Anthony Noel is a co-founder of the Guardian. His column appears about once a month, or when something pisses him off – whichever comes first.

Responses (5)

  1. Charlie Ewen says:

    Interesting that no one showed up to speak out against them at the board of adjustment hearing except one woman who thought it might increase traffic near her house. For the record, we granted the permit only for the attached gas pumps. The stores as proposed are in full compliance with zoning regulations.
    (Ewen serves on the board of adjustment – Ed.)

  2. Cindy Reed says:

    I love it. I agree 100%. Allowing more Wal-marts into our town is not what Greenville needs. Look at Raleigh, a city over 5 times our population. They have 2 superstores and one regular store. Raleigh’s stores are also much more than 3 miles apart from one another. Greenville government really needs to think about where we want our city to grow. Do we want to be known for our dollar stores and awful-marts? I don’t think so. We need to pull in employers that really do care for the area and its citizens.

  3. Don Clement says:

    While AN may not have a future as a poet, he’s right to call out the shortsightedness of giving Walmart more space in Greenville. I’m continually amazed that we accept the memes used to promote bad commerce: more jobs, larger tax base, affordable products. Questions seldom raised are: How good are the jobs? What concessions are made that offset tax revenues? How is product quality compromised in the name of low prices? What are the long-term economic effects on the community? How much does a mega-wealthy family in Arkansas care about the well-being of all the small towns they invade for their own profit?

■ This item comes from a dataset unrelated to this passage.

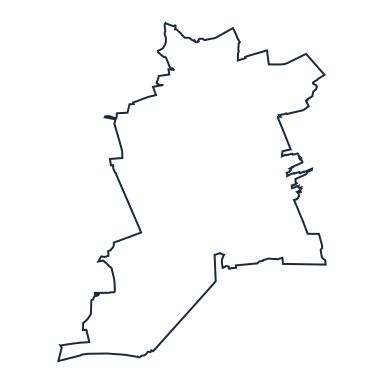 the district of Costesti, Arges, Romania
{"feature_id": "2599482B84338141113763", "entity_name": "Costesti", "entity_type": "district", "adm_level": 2, "iso_a3": "ROU", "parent_name": "Romania", "parent_adm1": "Arges", "projection": "robinson", "projection_center": [24.853, 44.689], "detail": "fine", "context": "isolated", "style": "outline", "palette": "slate", "viewbox_px": 384, "rotation_deg": 0, "n_neighbors": 0, "source": "geoboundaries", "source_scale": "gbopen_adm2", "svg_char_len": 4993}
<svg xmlns="http://www.w3.org/2000/svg" viewBox="0 0 384 384"><path d="M153.2,351.2L186.1,314.5L200.2,298.8L212.0,285.5L215.1,282.0L215.7,281.1L215.5,276.4L214.6,254.9L216.7,254.2L220.2,253.1L221.3,254.0L224.1,254.8L223.5,255.6L223.0,256.9L222.3,258.7L221.9,260.6L221.9,262.7L222.2,264.9L222.5,266.8L222.7,267.9L223.2,267.8L223.2,267.3L223.8,267.0L224.9,267.0L225.5,266.3L227.2,266.0L228.6,266.5L228.9,267.4L228.8,268.6L229.4,268.6L232.0,268.3L232.0,268.1L235.9,267.8L236.0,265.4L254.9,263.6L257.4,263.4L259.1,261.6L263.0,260.7L263.0,260.3L268.1,258.6L277.8,259.2L282.4,257.8L283.0,263.9L325.6,264.6L325.3,261.0L325.2,260.2L322.0,257.7L320.6,249.9L322.1,248.0L322.1,245.8L322.1,245.5L318.9,233.9L307.7,233.8L302.8,220.9L298.1,209.8L298.1,209.5L294.0,200.0L296.7,199.3L296.7,198.9L297.8,198.3L297.7,198.0L299.0,196.4L298.6,193.7L297.0,191.9L298.5,191.2L299.1,191.9L300.4,192.3L300.9,192.0L299.9,190.0L301.6,188.4L301.6,187.2L300.2,187.8L299.9,187.7L299.2,187.9L298.2,187.1L298.6,185.8L292.1,188.2L291.7,185.5L295.0,184.6L294.8,184.4L296.8,183.4L295.6,182.3L295.4,179.1L305.6,174.5L306.8,173.4L307.1,172.1L311.8,170.1L312.0,168.7L304.0,172.1L303.8,171.7L300.2,173.3L299.5,172.0L294.4,173.5L294.1,173.0L289.8,174.6L287.3,176.0L287.4,174.5L286.6,173.0L288.8,172.0L290.8,170.1L290.5,169.6L290.8,169.3L289.7,168.6L292.5,167.4L292.2,167.0L302.4,162.5L302.5,161.5L301.8,160.8L300.1,159.3L301.5,158.7L301.2,157.8L300.6,157.1L299.3,157.6L298.4,154.4L297.7,153.5L292.8,154.7L292.2,153.8L290.6,154.1L286.3,155.3L285.8,154.8L281.9,156.3L282.6,151.2L290.7,149.4L290.6,149.2L281.4,126.1L278.2,118.6L277.9,117.3L277.9,117.0L280.5,116.8L280.0,116.3L279.2,115.6L279.0,115.2L279.3,115.2L281.1,114.8L282.2,114.5L284.1,114.2L284.5,114.1L286.3,113.3L287.1,114.1L287.7,114.0L288.5,113.7L290.1,113.2L303.2,110.2L308.8,106.2L306.0,101.0L307.3,100.4L306.9,99.6L312.5,96.1L312.6,94.5L313.3,91.6L314.3,90.6L316.0,89.5L316.9,86.5L316.1,85.3L313.3,83.8L313.0,82.5L317.5,79.6L317.8,79.1L324.5,74.8L306.1,53.9L286.9,63.3L284.0,64.2L281.6,64.3L280.6,64.5L268.8,64.4L267.0,50.4L254.9,53.9L245.3,56.8L245.6,58.1L237.9,60.5L238.0,53.3L238.8,51.3L238.3,49.4L238.8,43.0L239.8,42.2L237.2,37.6L237.0,37.1L236.8,36.5L236.7,35.9L235.3,32.9L233.0,28.1L215.2,38.0L204.4,40.1L202.8,38.7L199.3,38.9L198.0,40.8L198.6,41.5L198.1,41.8L196.4,42.3L195.9,42.2L195.2,41.7L194.8,41.3L194.8,41.0L194.9,40.7L194.8,40.4L194.7,40.3L194.5,40.2L193.6,40.7L193.3,40.6L192.0,40.0L191.2,39.4L190.8,38.9L188.8,37.8L187.8,37.8L187.5,37.9L187.1,37.8L186.2,37.8L185.3,37.8L184.4,37.3L182.6,35.5L182.2,35.2L181.8,34.8L181.3,33.9L176.2,29.2L174.9,29.3L174.9,29.1L175.4,28.6L175.5,25.5L175.3,25.4L174.7,25.6L174.2,25.9L173.7,26.1L173.3,26.2L172.4,25.8L172.2,25.8L171.3,25.4L170.8,25.3L170.6,25.2L169.7,24.8L168.1,24.3L167.0,23.8L166.4,23.7L165.9,23.3L165.6,23.0L164.7,24.2L164.6,25.9L165.2,29.6L165.2,31.4L164.6,33.3L164.8,35.1L165.5,36.5L165.8,37.6L165.9,39.7L165.9,42.2L164.8,45.1L163.2,47.9L160.3,49.9L158.5,50.4L157.9,50.7L158.2,52.4L163.0,56.5L165.8,57.4L168.2,62.9L169.6,67.0L171.7,68.7L172.5,68.3L173.8,69.7L173.6,69.9L168.5,69.3L169.2,74.5L158.8,76.0L158.3,78.3L156.6,82.8L157.1,83.6L159.4,84.8L163.4,85.0L153.0,86.8L156.0,95.1L148.3,96.9L133.2,102.5L133.7,104.0L129.5,104.3L127.5,112.7L116.9,113.3L116.7,113.5L116.7,114.0L116.7,114.4L116.8,114.9L116.8,115.4L116.8,115.9L116.7,116.6L116.5,117.0L116.4,117.5L116.3,117.8L116.2,118.2L115.9,118.1L114.8,117.9L113.9,117.7L113.6,117.7L113.1,117.6L112.4,117.4L112.5,117.3L112.3,117.2L112.1,117.1L111.8,117.0L111.1,116.8L110.2,116.5L109.2,116.2L108.9,116.2L108.6,116.2L108.5,116.3L108.4,116.4L107.8,116.2L107.2,116.1L107.1,116.4L107.1,116.6L106.3,116.4L106.0,116.3L105.2,116.3L105.1,116.5L105.3,116.6L105.5,117.0L105.8,117.2L105.5,117.4L107.1,117.7L110.1,118.3L111.2,118.5L112.7,118.8L114.1,119.0L114.5,119.1L115.4,119.2L114.4,123.9L119.9,142.7L122.2,151.3L122.3,158.0L109.9,159.0L111.0,165.4L113.0,165.1L113.1,167.1L113.3,168.7L115.3,172.8L116.0,173.2L116.3,174.7L119.1,181.2L122.4,188.8L127.0,199.4L141.2,232.5L122.9,239.3L113.8,242.6L113.8,245.6L112.9,247.6L111.3,249.1L110.8,250.1L108.1,251.2L108.5,255.8L104.4,257.0L101.3,256.4L98.3,261.5L103.3,260.6L111.6,268.2L114.0,278.4L114.5,282.2L114.9,289.9L114.7,291.6L113.9,292.2L109.9,292.4L109.2,292.8L94.9,292.9L95.1,294.4L98.6,294.6L98.4,295.1L96.1,296.0L94.6,296.1L92.9,299.5L93.8,299.6L91.6,299.9L91.3,300.8L90.9,314.0L88.0,318.6L85.3,321.4L83.2,322.9L82.9,330.1L86.4,329.8L89.3,342.1L88.3,342.2L87.6,342.2L86.5,342.3L82.1,342.6L81.9,342.6L81.2,342.6L80.6,342.6L80.3,342.7L78.4,342.9L76.5,343.2L76.0,343.2L75.3,343.3L73.8,343.4L73.6,343.5L73.4,343.5L73.1,343.6L71.6,343.8L71.0,343.9L70.8,343.9L70.3,344.0L66.7,344.5L63.2,345.1L62.7,345.2L62.1,345.3L61.1,345.5L60.8,345.6L60.5,345.5L61.7,347.6L58.4,361.0L78.2,356.0L81.1,355.2L81.9,354.6L87.4,353.8L107.2,353.5L124.8,354.8L137.1,356.8L137.5,356.6L138.9,357.4L140.6,356.6L141.6,355.7L143.7,355.5L146.0,354.3L148.0,351.7L150.5,352.1L151.4,350.4L153.2,351.2Z" fill="none" stroke="#1e293b" stroke-width="2"/></svg>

    I have long held that Walmart is an evil company. It mistreats its suppliers, its employees, and now (given growing reports of bad service) its customers. (Of course, it’s treated stockholders well.) Contrary to popular opinion, cheaper is not always better. A good alternative to Walmart is Costco (full disclosure: I own stock). It pays its employees far better, turn-over is way lower, and, as a result, customer service is better. Its management is far more enlightened and less greedy than Walmart’s.

  4. Adele Grier says:

    Certain people talk about promoting buying local and supporting small local businesses. Doesn’t anyone realize the big box retailers are faceless corporations that take money from the local tax base. Sure we have the big new one on 10th St. From what I read in the paper they have frequent shoplifting there like the old Walmart. My cousin works at one in another state and she is always talking about how upper management has little or no respect for workers. She has worked there for 20 years. Why doesn’t she work another place, there are no other choices. Is that the way we are headed here? I won’t go to any of their new small stores. Greenville has so many vacant commercial sites. Why can’t there be a grocery store in the TRUNA area near up town??